* Aim of the exercise
Write out exactly the lines that run from the one containing "index dip: (303, 196)" to the end of the entries below, with both end lines included.

(Stored items from a collection)
=== Begin Enclosure ===
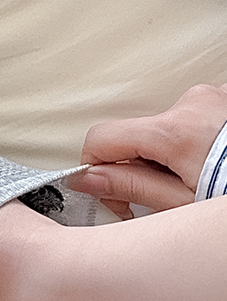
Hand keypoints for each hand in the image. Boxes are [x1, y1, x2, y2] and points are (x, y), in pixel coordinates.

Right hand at [68, 83, 226, 217]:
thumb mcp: (182, 204)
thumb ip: (130, 187)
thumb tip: (88, 178)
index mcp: (173, 130)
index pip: (102, 137)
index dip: (96, 167)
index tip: (112, 192)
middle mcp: (189, 103)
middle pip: (138, 133)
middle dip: (144, 165)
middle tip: (167, 197)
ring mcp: (211, 97)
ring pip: (167, 126)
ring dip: (173, 153)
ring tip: (200, 180)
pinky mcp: (224, 98)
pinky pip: (194, 117)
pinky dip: (196, 140)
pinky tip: (213, 163)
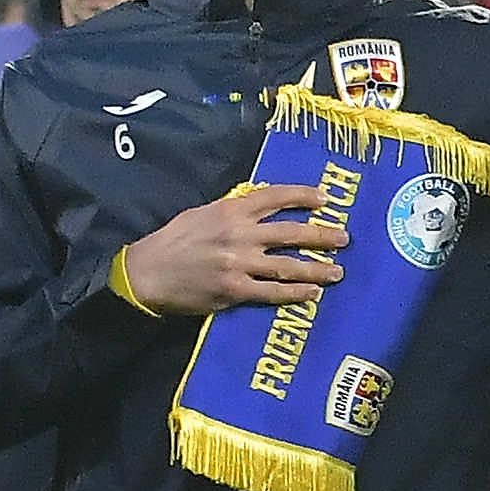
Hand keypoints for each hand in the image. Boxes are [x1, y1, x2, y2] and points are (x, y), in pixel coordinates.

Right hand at [112, 167, 346, 315]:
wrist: (145, 274)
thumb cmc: (172, 242)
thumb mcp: (200, 214)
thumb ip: (231, 211)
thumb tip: (262, 207)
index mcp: (229, 211)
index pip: (274, 197)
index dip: (303, 196)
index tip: (326, 198)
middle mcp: (239, 234)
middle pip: (292, 233)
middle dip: (322, 235)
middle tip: (345, 239)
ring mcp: (239, 263)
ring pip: (289, 265)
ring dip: (318, 269)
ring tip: (338, 271)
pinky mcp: (235, 289)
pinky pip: (273, 292)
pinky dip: (296, 293)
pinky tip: (312, 294)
=== End Enclosure ===
* Your solution
index dip: (303, 196)
index tip: (326, 198)
middle mcp: (239, 234)
middle pip: (292, 233)
middle dip: (322, 235)
middle tip: (345, 239)
ring mcp: (239, 263)
ring pip: (289, 265)
ring dip: (318, 269)
ring tip: (338, 271)
pinky mcp: (235, 289)
pinky pip: (273, 292)
pinky dip: (296, 293)
pinky tip: (312, 294)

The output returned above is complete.